Use SevError only for stuff where the system really is expected to need human help (and assertions - these are bugs and I am really really afraid of non-defined behavior).
But in general I don’t feel too strongly. The two main things that we would like to have is an error level we can alert on to on-call and, maybe even more important, a clear definition what the log levels actually mean and how they should be treated.
We use SevWarn as a non-monitoring severity, but of things that are more significant than SevInfo. The distinction between current SevWarn and SevInfo may not be significant enough to maintain, but the distinction between SevWarnAlways and SevError probably is, at least for now. The three possible monitoring classes I’m imagining are:
Things that require immediate attention
Things that require eventual attention
Things that are good to be aware of but may not require any additional attention
The two classes we have now roughly correspond to (#1+#2) and #3, and your proposal gives us #1 and #2 but not #3. Or, perhaps SevWarn could be #3, but I think pretty much everything currently in SevWarn would need to be downgraded.

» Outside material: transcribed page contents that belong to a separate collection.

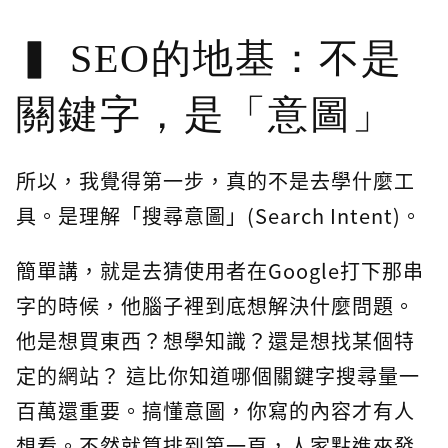
SEO的地基：不是
關鍵字，是「意圖」
所以，我覺得第一步，真的不是去學什麼工
具。是理解「搜尋意圖」(Search Intent)。
簡單講，就是去猜使用者在Google打下那串
字的時候，他腦子裡到底想解決什麼問題。
他是想買東西？想學知識？還是想找某個特
定的網站？ 這比你知道哪個關鍵字搜尋量一
百萬還重要。搞懂意圖，你寫的內容才有人
想看。不然就算排到第一頁，人家點進來發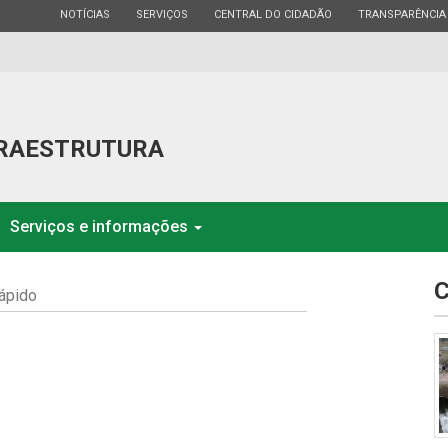
ESTADO
ESTADO
ESTADO
ESTADO
NOTÍCIAS
SERVIÇOS
CENTRAL DO CIDADÃO
TRANSPARÊNCIA
FRAESTRUTURA
Serviços e informações
C
ápido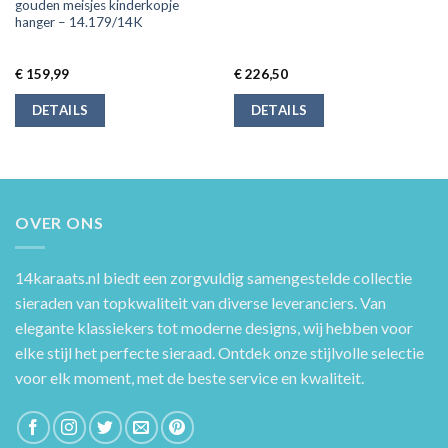
gouden meisjes kinderkopje
hanger – 14.179/14K
€
159,99
€
226,50
DETAILS
DETAILS
OVER ONS
14karaats.nl
biedt een zorgvuldig samengestelde collectie
sieraden van topkwaliteit van diverse leveranciers. Van
elegante klassiekers tot moderne designs, wij hebben voor
elke stijl het perfecte sieraad. Ontdek onze stijlvolle selectie
voor elk moment, met de beste service en kwaliteit.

If we cleaned things up enough that those things in #3 that didn’t actually require additional attention were moved down a severity, then we could probably combine #2 and #3. However that’s not super straightforward to do because a number of the things that show up there require extra context to determine whether any further action is warranted. As it currently stands, I think combining #2 and #3 would hide the SevError events in too much noise from the SevWarnAlways events.
I usually try to think of log-levels solely in terms of alerting and limiting verbosity (that is what SevDebug is useful for) - which means that I would prefer few log levels and most messages having simply the info level. As soon as a process produces hundreds of warnings per hour, they are imho not useful anymore. This is already the case in fdb - we basically never use the log levels (except Sev 40) when investigating problems - instead we filter by type to see for example whether there was a networking issue during the time of the incident.

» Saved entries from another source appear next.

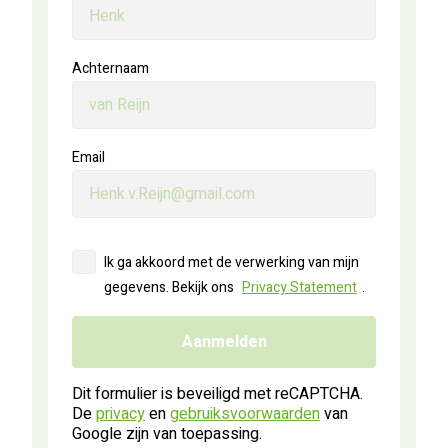
Achternaam
Email
Ik ga akkoord met de verwerking van mijn
gegevens. Bekijk ons
Privacy Statement
.
Aanmelden
Dit formulier is beveiligd met reCAPTCHA.
De
privacy
en
gebruiksvoorwaarden
van
Google zijn van toepassing.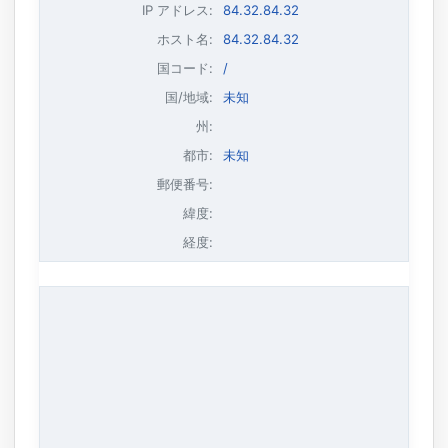
IP アドレス
:
84.32.84.32
ホスト名
:
84.32.84.32
国コード:
/
国/地域:
未知
州:
都市:
未知
郵便番号:
緯度:
経度: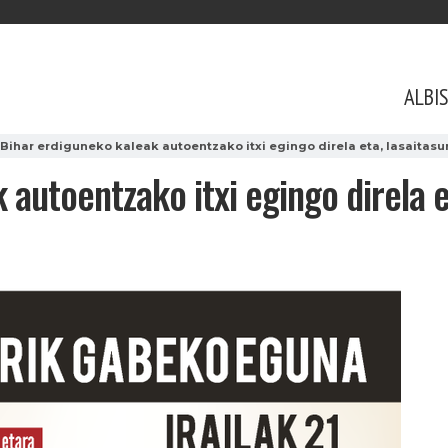
ALBI
Bihar erdiguneko kaleak autoentzako itxi egingo direla eta, lasaitasu
 autoentzako itxi egingo direla e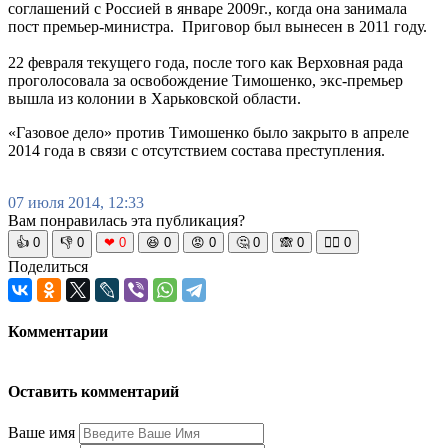
соглашений с Россией в январе 2009г., когда она занимала
пост премьер-министра. Приговор был вынесен в 2011 году.
22 февраля текущего года, после того как Верховная рада
проголосовала за освобождение Тимошенко, экс-премьер
вышла из колонии в Харьковской области.
«Газовое дело» против Тимошенко было закрыто в апреле
2014 года в связи с отсутствием состава преступления.
07 июля 2014, 12:33
Вам понравилась эта публикация?
👍
0
👎
0
❤
0
😆
0
😡
0
🤔
0
🙈
0
🧘‍♀️
0
Поделиться
Комментарии
Оставить комментарий
Ваше имя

But that said I think this is more of a philosophical question and we could discuss that with no end. I would be happy to get what you are proposing as long as there are clear definitions for the levels and the two highest levels occur rarely enough. We can then treat the warning levels all the same and you can treat them differently.
The intent of our current SevWarnAlways is that it doesn’t reach this level of verbosity, while SevWarn has no such limits. In practice, that isn’t always the case (which is part of what I alluded to with the noise at this level), but the SevWarnAlways events do still summarize pretty easily. I’ve actually found good value in keeping tabs on these events in FoundationDB, for what it’s worth. I’ve gotten less mileage out of SevWarn vs. SevInfo, but I have on occasion used these to limit the number of events that I’ve had to look at (sometimes looking at a subset of the events with higher severities can be helpful when you don’t have a good starting point in an investigation).
After some discussion about this proposal, I think the idea of having a more serious severity (whether that be a redefinition of SevError or a new SevCritical) could potentially make sense, but having the goal that it be intended for paging an on-call person is much harder. In particular, we didn’t really envision this being something that we would want to use for paging ourselves, mainly because most such events are either already detected by other monitoring mechanisms in status or they are not events worthy of being paged about but could be hard to segregate (e.g. with many assertions). If there is some type of problem that represents an urgent issue that isn’t being detected by status, I think we’d want to address that by finding a way to get it into status.